+++ Exercise inputs

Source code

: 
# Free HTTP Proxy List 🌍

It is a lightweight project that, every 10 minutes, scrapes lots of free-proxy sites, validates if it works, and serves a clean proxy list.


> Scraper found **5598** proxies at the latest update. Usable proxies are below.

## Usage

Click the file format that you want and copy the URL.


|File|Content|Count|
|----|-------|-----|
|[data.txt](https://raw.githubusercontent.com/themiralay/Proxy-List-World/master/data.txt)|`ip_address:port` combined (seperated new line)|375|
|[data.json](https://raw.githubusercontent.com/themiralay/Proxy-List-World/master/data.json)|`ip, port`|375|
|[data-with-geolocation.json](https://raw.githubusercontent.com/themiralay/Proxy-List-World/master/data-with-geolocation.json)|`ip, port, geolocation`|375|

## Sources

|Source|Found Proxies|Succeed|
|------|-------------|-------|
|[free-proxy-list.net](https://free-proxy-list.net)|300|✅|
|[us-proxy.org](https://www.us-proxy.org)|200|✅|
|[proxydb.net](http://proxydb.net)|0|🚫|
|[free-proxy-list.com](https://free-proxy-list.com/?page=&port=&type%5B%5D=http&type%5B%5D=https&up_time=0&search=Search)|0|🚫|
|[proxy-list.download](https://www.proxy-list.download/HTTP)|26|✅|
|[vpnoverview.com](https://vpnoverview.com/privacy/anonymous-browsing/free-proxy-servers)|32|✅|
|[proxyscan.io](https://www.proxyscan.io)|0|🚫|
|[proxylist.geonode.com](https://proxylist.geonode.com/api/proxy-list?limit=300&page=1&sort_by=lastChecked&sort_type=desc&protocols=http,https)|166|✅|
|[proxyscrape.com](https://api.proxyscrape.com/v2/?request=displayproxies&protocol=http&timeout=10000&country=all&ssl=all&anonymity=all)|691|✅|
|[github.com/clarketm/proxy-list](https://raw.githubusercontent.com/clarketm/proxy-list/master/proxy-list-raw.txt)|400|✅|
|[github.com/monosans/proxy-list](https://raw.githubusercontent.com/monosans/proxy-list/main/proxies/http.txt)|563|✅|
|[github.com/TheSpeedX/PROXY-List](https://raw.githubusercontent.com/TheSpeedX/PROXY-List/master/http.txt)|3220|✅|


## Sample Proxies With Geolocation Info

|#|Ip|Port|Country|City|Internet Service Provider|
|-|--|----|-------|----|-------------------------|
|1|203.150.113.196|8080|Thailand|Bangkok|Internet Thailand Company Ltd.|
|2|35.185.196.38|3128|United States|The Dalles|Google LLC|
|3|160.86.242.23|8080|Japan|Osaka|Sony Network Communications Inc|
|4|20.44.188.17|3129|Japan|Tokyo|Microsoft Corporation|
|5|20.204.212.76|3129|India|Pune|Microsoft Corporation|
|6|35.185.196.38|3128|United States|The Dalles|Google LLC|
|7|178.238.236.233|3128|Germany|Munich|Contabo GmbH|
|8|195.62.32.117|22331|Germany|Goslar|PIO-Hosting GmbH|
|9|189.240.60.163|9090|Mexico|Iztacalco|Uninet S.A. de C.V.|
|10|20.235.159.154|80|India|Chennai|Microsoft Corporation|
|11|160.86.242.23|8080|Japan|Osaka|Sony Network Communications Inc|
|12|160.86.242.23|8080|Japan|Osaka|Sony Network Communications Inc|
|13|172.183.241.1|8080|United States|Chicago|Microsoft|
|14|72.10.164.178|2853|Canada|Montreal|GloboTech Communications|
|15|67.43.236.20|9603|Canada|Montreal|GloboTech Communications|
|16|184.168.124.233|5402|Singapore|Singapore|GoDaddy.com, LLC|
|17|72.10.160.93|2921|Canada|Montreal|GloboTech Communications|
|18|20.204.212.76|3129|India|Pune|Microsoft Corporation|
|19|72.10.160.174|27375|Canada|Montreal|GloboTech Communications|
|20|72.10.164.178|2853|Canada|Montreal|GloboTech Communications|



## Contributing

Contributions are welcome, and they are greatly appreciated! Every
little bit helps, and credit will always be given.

++++++

_Directions_
Reproduce the material above word for word, keeping every character and line break unchanged.

_Result of the exercise_
Source code

: 
# Free HTTP Proxy List 🌍

It is a lightweight project that, every 10 minutes, scrapes lots of free-proxy sites, validates if it works, and serves a clean proxy list.


> Scraper found **5598** proxies at the latest update. Usable proxies are below.

## Usage

Click the file format that you want and copy the URL.


|File|Content|Count|
|----|-------|-----|
|[data.txt](https://raw.githubusercontent.com/themiralay/Proxy-List-World/master/data.txt)|`ip_address:port` combined (seperated new line)|375|
|[data.json](https://raw.githubusercontent.com/themiralay/Proxy-List-World/master/data.json)|`ip, port`|375|
|[data-with-geolocation.json](https://raw.githubusercontent.com/themiralay/Proxy-List-World/master/data-with-geolocation.json)|`ip, port, geolocation`|375|

## Sources

|Source|Found Proxies|Succeed|
|------|-------------|-------|
|[free-proxy-list.net](https://free-proxy-list.net)|300|✅|
|[us-proxy.org](https://www.us-proxy.org)|200|✅|
|[proxydb.net](http://proxydb.net)|0|🚫|
|[free-proxy-list.com](https://free-proxy-list.com/?page=&port=&type%5B%5D=http&type%5B%5D=https&up_time=0&search=Search)|0|🚫|
|[proxy-list.download](https://www.proxy-list.download/HTTP)|26|✅|
|[vpnoverview.com](https://vpnoverview.com/privacy/anonymous-browsing/free-proxy-servers)|32|✅|
|[proxyscan.io](https://www.proxyscan.io)|0|🚫|
|[proxylist.geonode.com](https://proxylist.geonode.com/api/proxy-list?limit=300&page=1&sort_by=lastChecked&sort_type=desc&protocols=http,https)|166|✅|
|[proxyscrape.com](https://api.proxyscrape.com/v2/?request=displayproxies&protocol=http&timeout=10000&country=all&ssl=all&anonymity=all)|691|✅|
|[github.com/clarketm/proxy-list](https://raw.githubusercontent.com/clarketm/proxy-list/master/proxy-list-raw.txt)|400|✅|
|[github.com/monosans/proxy-list](https://raw.githubusercontent.com/monosans/proxy-list/main/proxies/http.txt)|563|✅|
|[github.com/TheSpeedX/PROXY-List](https://raw.githubusercontent.com/TheSpeedX/PROXY-List/master/http.txt)|3220|✅|


## Sample Proxies With Geolocation Info

|#|Ip|Port|Country|City|Internet Service Provider|
|-|--|----|-------|----|-------------------------|
|1|203.150.113.196|8080|Thailand|Bangkok|Internet Thailand Company Ltd.|
|2|35.185.196.38|3128|United States|The Dalles|Google LLC|
|3|160.86.242.23|8080|Japan|Osaka|Sony Network Communications Inc|
|4|20.44.188.17|3129|Japan|Tokyo|Microsoft Corporation|
|5|20.204.212.76|3129|India|Pune|Microsoft Corporation|
|6|35.185.196.38|3128|United States|The Dalles|Google LLC|
|7|178.238.236.233|3128|Germany|Munich|Contabo GmbH|
|8|195.62.32.117|22331|Germany|Goslar|PIO-Hosting GmbH|
|9|189.240.60.163|9090|Mexico|Iztacalco|Uninet S.A. de C.V.|
|10|20.235.159.154|80|India|Chennai|Microsoft Corporation|
|11|160.86.242.23|8080|Japan|Osaka|Sony Network Communications Inc|
|12|160.86.242.23|8080|Japan|Osaka|Sony Network Communications Inc|
|13|172.183.241.1|8080|United States|Chicago|Microsoft|
|14|72.10.164.178|2853|Canada|Montreal|GloboTech Communications|
|15|67.43.236.20|9603|Canada|Montreal|GloboTech Communications|
|16|184.168.124.233|5402|Singapore|Singapore|GoDaddy.com, LLC|
|17|72.10.160.93|2921|Canada|Montreal|GloboTech Communications|
|18|20.204.212.76|3129|India|Pune|Microsoft Corporation|
|19|72.10.160.174|27375|Canada|Montreal|GloboTech Communications|
|20|72.10.164.178|2853|Canada|Montreal|GloboTech Communications|



## Contributing

Contributions are welcome, and they are greatly appreciated! Every
little bit helps, and credit will always be given.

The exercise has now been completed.